SPACE COAST MEDICINE SPOTLIGHT
The clinical name is nocturia, and it’s an inconvenience that may signal a chronic disease course. At Health First, we have the specialists ready to discuss any of them.
BREVARD COUNTY, FLORIDA – When we’re little, we complain at night that we’re thirsty, and mom or dad brings us a glass of water.
Later in life, the ghosts of glasses past haunt us, and we wake at night to urinate. Sometimes, a lot.
Nocturia is the clinical word for this, and while it’s an inconvenience – does it pose a problem?
“Many of my patients get up five times or more each night, which can interrupt brain restorative sleep,” says Dr. Jim Raders, a Urogynecologist at Health First.
The causes could be behavioral – we’re simply drinking liquids or eating too late at night. But nocturia may have root causes that should signal a trip to the doctor’s office.

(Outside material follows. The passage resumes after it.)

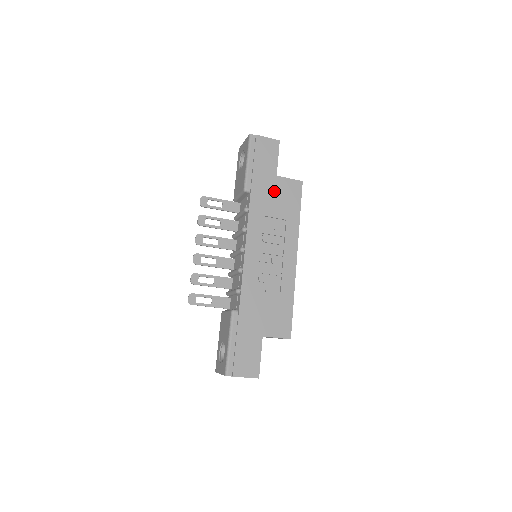
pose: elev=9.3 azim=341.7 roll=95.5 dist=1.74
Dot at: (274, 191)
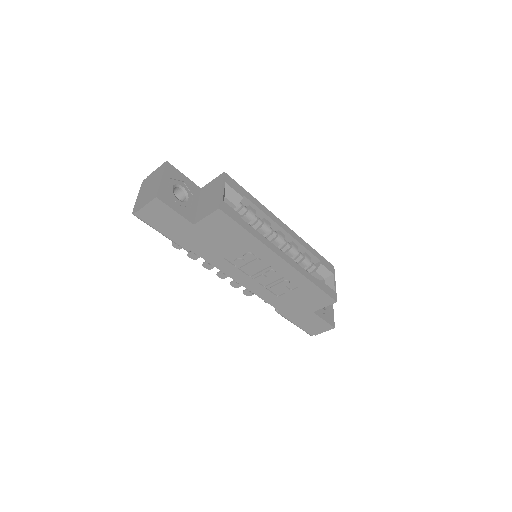
Dot at: (208, 237)
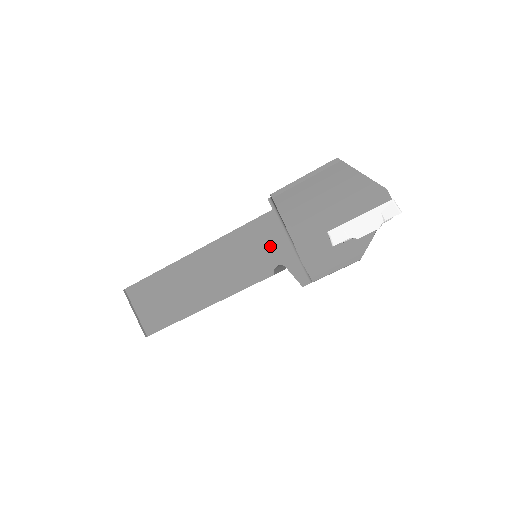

“I ask my patients not just about the number of times they awaken, but we explore the circumstances as well,” Raders says.
“Many patients simply make too much urine at night, called nocturnal polyuria. Others have urgency, accidents on the way to the bathroom, even bedwetting. Often, part of the solution is reducing late-night drinking and eating. I discuss restricting the amount and certain types of fluid intake 3 to 4 hours before retiring.”
Overnight urination often yields small amounts. It can be associated with the sudden need to hurry to the toilet, with or without accidents.
“This is overactive bladder (OAB) or ‘urgency,’ as we call it. The cause is unknown in most cases and is related to premature contractions of the bladder muscle along with false messages that the bladder is full when it is not,” Raders says.
OAB affects as many as 1 in 7 Americans, women and men. There are a number of effective treatments, both pharmaceutical and behavioral.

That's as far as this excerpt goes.